#### Assignment:
Search the data for the string "down", and report each line where it is found.

#### Source material:
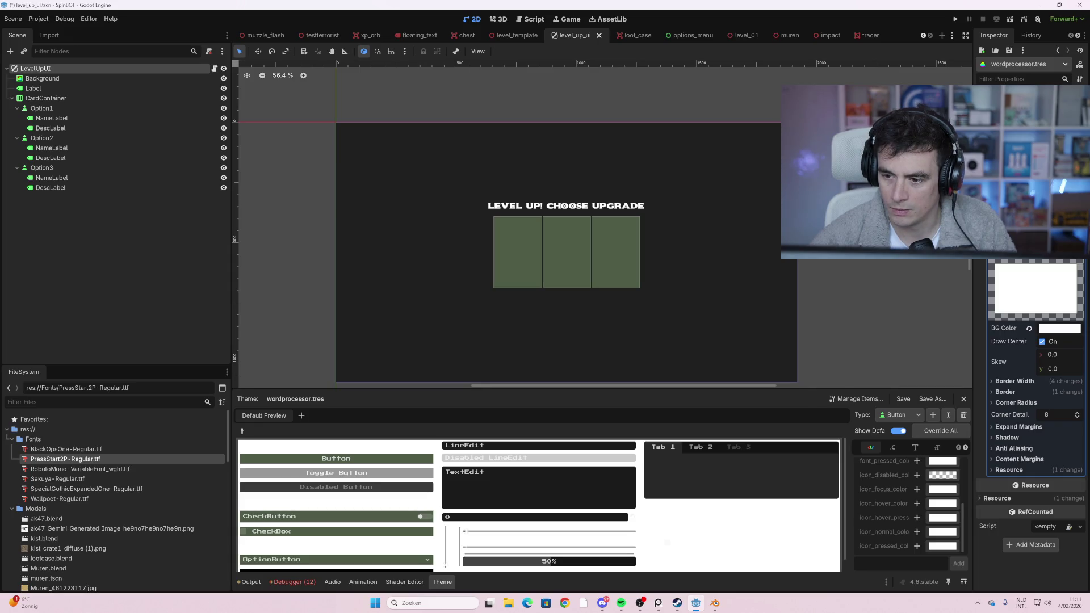
scroll(1031, 341, down, 5)
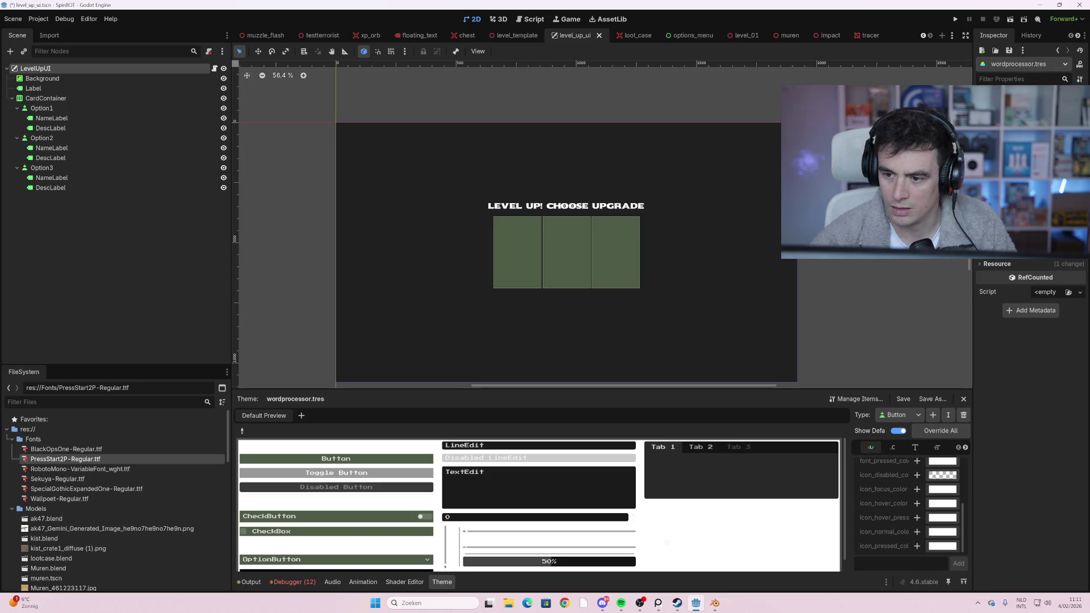
scroll(1030, 284, down, 1)
scroll(1031, 369, up, 6)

#### The answer:
scroll(1031, 341, down, 5)
scroll(1030, 284, down, 1)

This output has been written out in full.